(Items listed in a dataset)
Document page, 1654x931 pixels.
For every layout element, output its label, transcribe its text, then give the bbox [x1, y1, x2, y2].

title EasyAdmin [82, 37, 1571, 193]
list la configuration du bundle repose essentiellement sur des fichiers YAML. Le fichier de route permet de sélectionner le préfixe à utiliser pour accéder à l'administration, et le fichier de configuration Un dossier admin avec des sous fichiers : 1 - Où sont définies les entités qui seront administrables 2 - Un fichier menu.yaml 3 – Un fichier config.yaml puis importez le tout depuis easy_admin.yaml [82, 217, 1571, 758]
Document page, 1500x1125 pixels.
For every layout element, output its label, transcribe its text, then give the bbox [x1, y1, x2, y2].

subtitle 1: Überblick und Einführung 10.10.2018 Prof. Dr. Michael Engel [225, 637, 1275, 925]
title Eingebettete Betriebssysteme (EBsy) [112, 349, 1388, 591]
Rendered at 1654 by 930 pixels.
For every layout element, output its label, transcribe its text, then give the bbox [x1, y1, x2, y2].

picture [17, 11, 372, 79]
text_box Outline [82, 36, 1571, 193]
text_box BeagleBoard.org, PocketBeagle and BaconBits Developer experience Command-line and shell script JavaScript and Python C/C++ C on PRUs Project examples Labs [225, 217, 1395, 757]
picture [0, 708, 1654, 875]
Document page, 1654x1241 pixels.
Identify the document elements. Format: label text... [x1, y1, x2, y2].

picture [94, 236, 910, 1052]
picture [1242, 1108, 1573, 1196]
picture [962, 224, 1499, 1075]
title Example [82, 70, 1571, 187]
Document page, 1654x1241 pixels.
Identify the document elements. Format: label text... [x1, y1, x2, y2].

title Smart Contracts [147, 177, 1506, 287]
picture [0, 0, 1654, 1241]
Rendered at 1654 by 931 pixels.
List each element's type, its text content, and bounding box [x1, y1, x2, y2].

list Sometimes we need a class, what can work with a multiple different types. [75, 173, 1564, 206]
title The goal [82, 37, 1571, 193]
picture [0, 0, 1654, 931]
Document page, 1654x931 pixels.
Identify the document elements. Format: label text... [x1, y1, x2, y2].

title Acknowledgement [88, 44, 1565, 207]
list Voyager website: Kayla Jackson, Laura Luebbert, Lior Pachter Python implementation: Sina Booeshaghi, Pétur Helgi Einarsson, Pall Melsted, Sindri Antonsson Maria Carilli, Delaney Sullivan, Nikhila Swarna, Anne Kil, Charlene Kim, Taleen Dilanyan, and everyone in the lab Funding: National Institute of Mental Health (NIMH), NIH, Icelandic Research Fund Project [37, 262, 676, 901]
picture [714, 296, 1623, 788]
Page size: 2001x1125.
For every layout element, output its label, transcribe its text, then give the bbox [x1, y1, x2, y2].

### STATED TASK
Please lay out the records from the line with "Rendered at 1654 by 931 pixels." through the line with "picture [714, 296, 1623, 788]" as a two-column CSV with the columns input and output, one row per record. Put the record's text under input and its answer under output, each in one quoted field with line breaks turned into spaces.

### SOLUTION FOR THIS EXERCISE
input,output
"Rendered at 1654 by 931 pixels. List each element's type, its text content, and bounding box [x1, y1, x2, y2].","list Sometimes we need a class, what can work with a multiple different types. [75, 173, 1564, 206] title The goal [82, 37, 1571, 193] picture [0, 0, 1654, 931]"
"Document page, 1654x931 pixels. Identify the document elements. Format: label text... [x1, y1, x2, y2].","title Acknowledgement [88, 44, 1565, 207] list Voyager website: Kayla Jackson, Laura Luebbert, Lior Pachter Python implementation: Sina Booeshaghi, Pétur Helgi Einarsson, Pall Melsted, Sindri Antonsson Maria Carilli, Delaney Sullivan, Nikhila Swarna, Anne Kil, Charlene Kim, Taleen Dilanyan, and everyone in the lab Funding: National Institute of Mental Health (NIMH), NIH, Icelandic Research Fund Project [37, 262, 676, 901] picture [714, 296, 1623, 788]"